Die Geburtshilfe – eine solidarische Hilfe

Dirim Su Derventli

Jährlich werden in Deutschland etwa 700.000 Kinder geboren. Bei einer Geburt ist zumindest neben der Mutter noch eine weitere wichtige Person dabei: die Hebamme.

Die Vorsorge durch eine Geburtshelferin steht gesetzlich jeder Schwangeren zu – egal ob sie im Krankenhaus oder zu Hause entbinden möchte. Die Hebamme ist aber nicht nur während der Geburt dabei, sondern betreut sowohl Frauen mit dem Beginn der Schwangerschaft, bis einige Wochen nach der Geburt. Sie bereitet sie auf die bevorstehende Geburt vor und untersucht das heranwachsende Kind im Mutterleib. Sie nimmt der werdenden Mutter und auch dem Vater die Angst und setzt genau dort an, wo es in Krankenhäusern meistens immer zu kurz kommt, nämlich durch Zwischenmenschlichkeit. Aber obwohl der Beruf so wichtig ist, steht er heute vor dem Aus.

Viele Hebammen in prekärer Situation

Da viele Hebammen freiberuflich arbeiten, müssen sie eine Berufs-Haftpflichtprämie zahlen, falls etwas während der Geburt passieren sollte. Das überhaupt noch etwas passiere sei heute, bei einer so fortgeschrittenen Medizin und Technik, sehr unwahrscheinlich. Und doch ist die Prämie mittlerweile so hoch, dass es sich für die meisten Hebammen nicht mehr lohnt, in dem Beruf weiter zu arbeiten. Zuletzt wurde sie auf 7600 Euro jährlich erhöht, was mehr als 600 Euro monatlich sind. Da bleibt nicht mehr viel für die Hebammen selbst übrig, die im Übrigen von den Krankenkassen und nicht durch Privatleistungen der Schwangeren bezahlt werden.

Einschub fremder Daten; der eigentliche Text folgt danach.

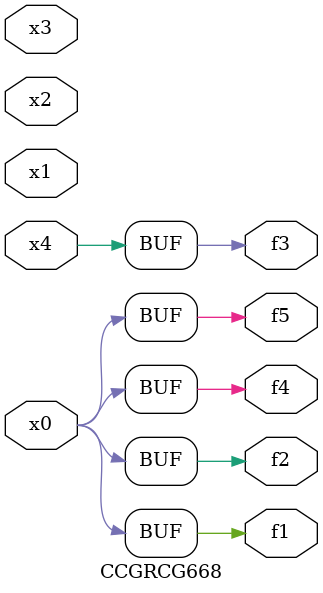
<source format=v>
module CCGRCG668(
	input x0, x1, x2, x3, x4,
	output f1, f2, f3, f4, f5
);
	assign f1 = x0;
	assign f2 = x0;
	assign f3 = x4;
	assign f4 = x0;
	assign f5 = x0;
endmodule

</source>
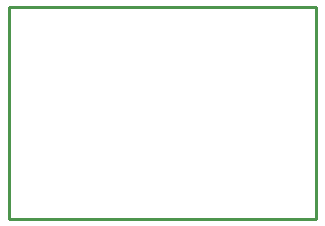
<source format=gko>
G04 Layer_Color=16711935*
%FSLAX44Y44*%
%MOMM*%
G71*
G01*
G75*
%ADD43C,0.2540*%
D43*
X260000Y0D02*
Y180000D01*
X0Y0D02*
X260000D01*
X0D02*
Y180000D01*
X260000D01*
M02*

</source>
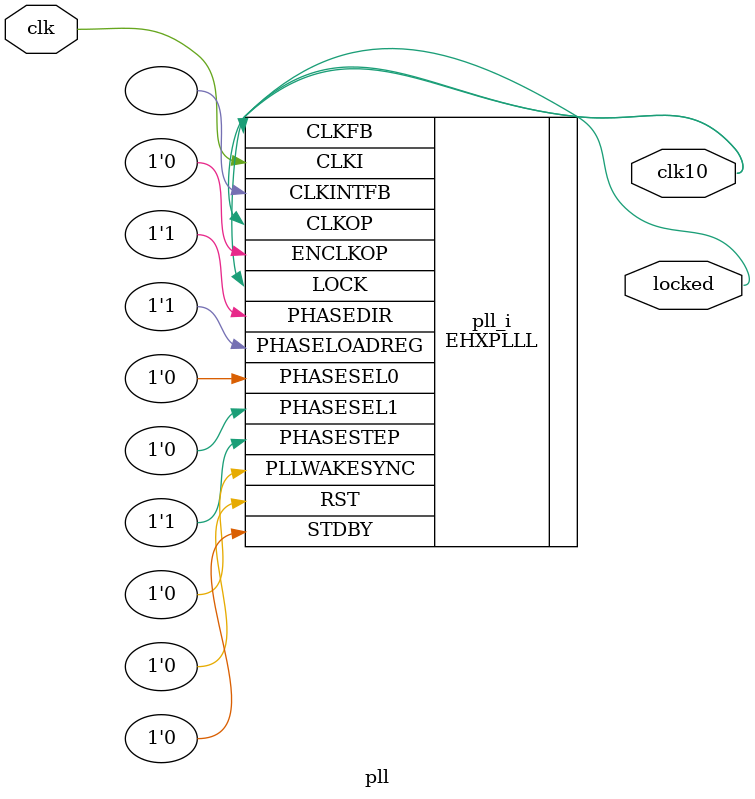
<source format=v>
module pll (
	clk,
	clk10,
	locked
);
	input clk;
	output wire clk10;
	output wire locked;
	(* FREQUENCY_PIN_CLKI = "20" *) (* FREQUENCY_PIN_CLKOP = "10" *) (* ICP_CURRENT = "12" *) (* LPF_RESISTOR = "8" *) (* MFG_ENABLE_FILTEROPAMP = "1" *) (* MFG_GMCREF_SEL = "2" *) EHXPLLL #(
		.PLLRST_ENA("DISABLED"),
		.INTFB_WAKE("DISABLED"),
		.STDBY_ENABLE("DISABLED"),
		.DPHASE_SOURCE("DISABLED"),
		.OUTDIVIDER_MUXA("DIVA"),
		.OUTDIVIDER_MUXB("DIVB"),
		.OUTDIVIDER_MUXC("DIVC"),
		.OUTDIVIDER_MUXD("DIVD"),
		.CLKI_DIV(2),
		.CLKOP_ENABLE("ENABLED"),
		.CLKOP_DIV(60),
		.CLKOP_CPHASE(30),
		.CLKOP_FPHASE(0),
		.FEEDBK_PATH("CLKOP"),
		.CLKFB_DIV(1)
	) pll_i(
		.RST(1'b0),
		.STDBY(1'b0),
		.CLKI(clk),
		.CLKOP(clk10),
		.CLKFB(clk10),
		.CLKINTFB(),
		.PHASESEL0(1'b0),
		.PHASESEL1(1'b0),
		.PHASEDIR(1'b1),
		.PHASESTEP(1'b1),
		.PHASELOADREG(1'b1),
		.PLLWAKESYNC(1'b0),
		.ENCLKOP(1'b0),
		.LOCK(locked)
	);
endmodule

</source>
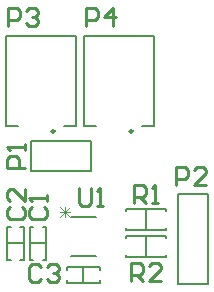
<source format=gbr>
%TF.GenerationSoftware,Altium Limited,Altium Designer,22.7.1 (60)*%
G04 Layer_Color=65535*
%FSLAX45Y45*%
%MOMM*%
%TF.SameCoordinates,04235CBA-543E-4B11-AFE6-CF9E8B66919D*%
%TF.FilePolarity,Positive*%
%TF.FileFunction,Legend,Top*%
%TF.Part,Single*%
G01*
G75*
%TA.AperFunction,NonConductor*%
%ADD27C,0.25000*%
%ADD28C,0.20000*%
%ADD29C,0.15000*%
%ADD30C,0.15240*%
%ADD31C,0.25400*%
%ADD32C,0.07620*%
D27*
X10451900Y7603600D02*
G03*
X10451900Y7603600I-12500J0D01*
G01*
X9791500D02*
G03*
X9791500Y7603600I-12500J0D01*
G01*
D28*
X10833100Y6311900D02*
Y7073900D01*
Y6311900D02*
X11087100D01*
Y7073900D01*
X10833100D02*
X11087100D01*
X10096500Y7264400D02*
Y7518400D01*
X9588500Y7264400D02*
X10096500D01*
X9588500D02*
Y7518400D01*
X10096500D01*
X10632805Y7646395D02*
Y8406396D01*
X10532800Y7646395D02*
X10632805D01*
X10042802Y8406396D02*
X10632805D01*
X10042777Y7646371D02*
Y8406372D01*
X10042802Y7646395D02*
X10142801D01*
X9972405D02*
Y8406396D01*
X9872400Y7646395D02*
X9972405D01*
X9382402Y8406396D02*
X9972405D01*
X9382377Y7646371D02*
Y8406372D01*
X9382402Y7646395D02*
X9482401D01*
D29*
X10396400Y6699400D02*
Y6719400D01*
X10736400D01*
Y6699400D02*
Y6719400D01*
X10396400Y6539400D02*
Y6559400D01*
Y6539400D02*
X10736400D01*
Y6559400D01*
X10566400Y6539400D02*
Y6719400D01*
X10395000Y6928000D02*
Y6948000D01*
X10735000D01*
Y6928000D02*
Y6948000D01*
X10395000Y6768000D02*
Y6788000D01*
Y6768000D02*
X10735000D01*
Y6788000D01*
X10565000Y6768000D02*
Y6948000D01*
X9893000Y6318100D02*
Y6348100D01*
Y6318100D02*
X10173000D01*
Y6348100D01*
Y6428100D02*
Y6458100D01*
X9893000D02*
X10173000D01*
X9893000Y6428100D02*
Y6458100D01*
X10033000Y6318100D02*
Y6458100D01*
X9582000Y6794800D02*
X9612000D01*
X9582000Y6514800D02*
Y6794800D01*
Y6514800D02*
X9612000D01*
X9692000D02*
X9722000D01*
Y6794800D01*
X9692000D02*
X9722000D01*
X9582000Y6654800D02*
X9722000D01*
X9391500Y6794800D02*
X9421500D01*
X9391500Y6514800D02*
Y6794800D01*
Y6514800D02*
X9421500D01*
X9501500D02*
X9531500D01*
Y6794800D01*
X9501500D02*
X9531500D01*
X9391500Y6654800D02*
X9531500D01*
D30*
X9932035Y6545580D02*
X10137775D01*
X9932035Y6880860D02*
X10137775D01*
D31*
X10820441Y7150125D02*
Y7302475D01*
X10896617D01*
X10922008Y7277083D01*
Y7226300D01*
X10896617Y7200908D01*
X10820441D01*
X11074359Y7150125D02*
X10972792D01*
X11074359Y7251692D01*
Y7277083D01*
X11048967Y7302475D01*
X10998184D01*
X10972792Y7277083D01*
X10439441Y6337325D02*
Y6489675D01*
X10515617D01*
X10541008Y6464283D01*
Y6413500D01*
X10515617Y6388108D01*
X10439441D01*
X10490225D02*
X10541008Y6337325D01*
X10693359D02*
X10591792D01*
X10693359Y6438892D01*
Y6464283D01*
X10667967Y6489675D01*
X10617184D01*
X10591792Y6464283D01*
X10464833Y6997725D02*
Y7150075D01*
X10541008D01*
X10566400Y7124683D01*
Y7073900D01*
X10541008Y7048508D01*
X10464833D01*
X10515617D02*
X10566400Y6997725D01*
X10617184D02*
X10667967D01*
X10642576D01*
Y7150075D01*
X10617184Y7124683D01*
X9994933Y7124675D02*
Y6997717D01*
X10020325Y6972325D01*
X10071108D01*
X10096500Y6997717D01*
Y7124675D01*
X10147284Y6972325D02*
X10198067D01*
X10172676D01*
Y7124675D01*
X10147284Y7099283D01*
X9677408Y6451583D02*
X9652017Y6476975D01*
X9601233D01*
X9575841Y6451583D01*
Y6350017D01*
X9601233Y6324625D01*
X9652017D01*
X9677408Y6350017D01*
X9728192Y6451583D02*
X9753584Y6476975D01*
X9804367D01*
X9829759Y6451583D01*
Y6426192D01*
X9804367Y6400800D01*
X9778975D01*
X9804367D01*
X9829759Y6375408D01*
Y6350017D01*
X9804367Y6324625D01*
X9753584D01*
X9728192Y6350017D01*
X9601217Y6959600D02*
X9575825Y6934208D01*
Y6883425D01*
X9601217Y6858033D01*
X9702783D01*
X9728175Y6883425D01*
Y6934208D01*
X9702783Y6959600D01*
X9728175Y7010384D02*
Y7061167D01*
Y7035776D01*
X9575825D01*
X9601217Y7010384D01*
X9410717Y6959608D02*
X9385325Y6934217D01*
Y6883433D01*
X9410717Y6858041D01*
X9512283D01*
X9537675Y6883433D01*
Y6934217D01*
X9512283Y6959608D01*
X9537675Y7111959D02*
Y7010392D01*
X9436108Y7111959D01*
X9410717D01*
X9385325Y7086567D01*
Y7035784D01*
X9410717Y7010392D01*
X9537675Y7289833D02*
X9385325D01*
Y7366008D01*
X9410717Y7391400D01*
X9461500D01*
X9486892Y7366008D01*
Y7289833D01*
X9537675Y7442184D02*
Y7492967D01*
Y7467576D01*
X9385325D01*
X9410717Y7442184D01*
X10055860Y8496300D02*
Y8648651D01*
X10132035D01*
X10157427Y8623259D01*
Y8572475D01*
X10132035Y8547083D01*
X10055860D01*
X10284386Y8496300D02*
Y8648651D01*
X10208211Y8572475D01*
X10309778D01*
X9395460Y8496300D02*
Y8648651D01*
X9471635D01*
X9497027Y8623259D01*
Y8572475D01*
X9471635Y8547083D01*
X9395460D01*
X9547811Y8623259D02*
X9573203Y8648651D01*
X9623986D01*
X9649378Y8623259D01*
Y8597867D01*
X9623986Y8572475D01*
X9598594D01*
X9623986D01*
X9649378Y8547083D01*
Y8521692D01*
X9623986Y8496300D01*
X9573203D01*
X9547811Y8521692D01*
D32*
X9839960Y6961259D02*
X9924599Y6876620D01*
X9839960D02*
X9924599Y6961259D01*
X9839960Y6918939D02*
X9924599D01*
X9882280Y6876620D02*
Y6961259D01*
%TF.MD5,62e893a9c425a696a232be58db33dd5d*%
M02*

</source>
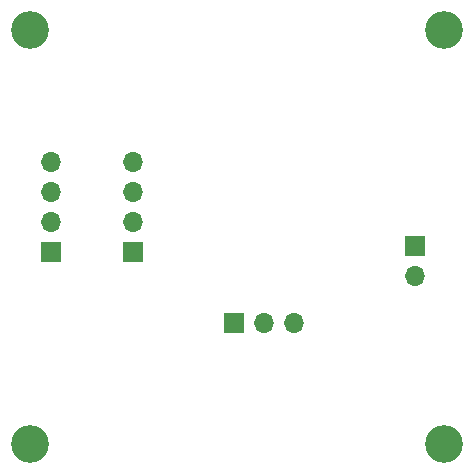
<source format=gbr>
G04 #@! TF.FileFunction,Soldermask,Bot*
%FSLAX46Y46*%
G04 Gerber Fmt 4.6, Leading zero omitted, Abs format (unit mm)*
G04 Created by KiCad (PCBNEW 4.0.7-e2-6376~60~ubuntu17.10.1) date Wed Nov 22 12:07:43 2017*
%MOMM*%
%LPD*%
G01*
G04 APERTURE LIST*
%ADD10C,0.100000*%
%ADD11C,3.200000*%
%ADD12R,1.700000X1.700000*%
%ADD13O,1.700000X1.700000*%
G04 APERTURE END LIST*
D10*
D11*
X96000000Y-95000000D03*
X96000000Y-130000000D03*
X131000000Y-130000000D03*
X131000000Y-95000000D03*
D12*
X128600000Y-113260000D03*
D13*
X128600000Y-115800000D03*
D12*
X104700000Y-113780000D03*
D13*
X104700000Y-111240000D03*
X104700000Y-108700000D03*
X104700000Y-106160000D03*
D12*
X113215163Y-119768751D03*
D13*
X115755163Y-119768751D03*
X118295163Y-119768751D03*
D12*
X97785464Y-113784414D03*
D13*
X97785464Y-111244414D03*
X97785464Y-108704414D03*
X97785464Y-106164414D03*
M02*

</source>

Für die Geburtshelferinnen ist neben der Aufgabe des Berufes meist nur noch der Wechsel in eine Festeinstellung im Krankenhaus eine Option. Dort sind sie über die Einrichtung selbst versichert und zahlen deutlich geringere Abgaben. Der Lohn ist im Krankenhaus dann in etwa auf dem Niveau wie des Pflegepersonals. Wer sich die Tarifverträge der Pflege mal angesehen hat, weiß, wie gering bezahlt wird. Und auch die gleichen Arbeitsbedingungen erwarten die Hebammen im Krankenhaus: unbezahlte 24-Stundendienste und horrender Schichtdienst. Obwohl der Stand um die Pflege in Deutschland bekannt ist und mit den Bundestagswahlen eine große Debatte um die Aufbesserung dieser losging, kann man deutlich beobachten, dass stattdessen eine zweite Berufsgruppe in der Medizin immer weiter prekarisiert wird.

Kabinett Merkel IV. zeigt sich unberührt

Die Zahl der freiberuflichen Hebammen ist rapide gesunken. 2015 waren es nur noch etwa 2100 Freiberuflerinnen im gesamten Bundesgebiet. Unzählige Frauen stehen somit ohne Hebammenvorsorge da, da es schlicht und ergreifend nicht mehr genügend Geburtshelferinnen gibt, die sich kümmern können. Die wenigen, die noch freiberuflich arbeiten, haben überfüllte Terminkalender und betreuen viel mehr Frauen, als sie eigentlich Zeit haben.

Damit jeder Mutter und jedem Kind die möglichst beste Vor- und Nachsorge geboten werden kann, muss sich schleunigst etwas ändern. Geburten sind kein medizinischer Vorgang, sondern ein natürlicher Verlauf. Diese müssen vor allem von Hebammen betreut werden, die keinem technisierten Ablauf folgen, sondern sich Zeit nehmen, um in Ruhe einen neuen Menschen auf der Welt willkommen zu heißen.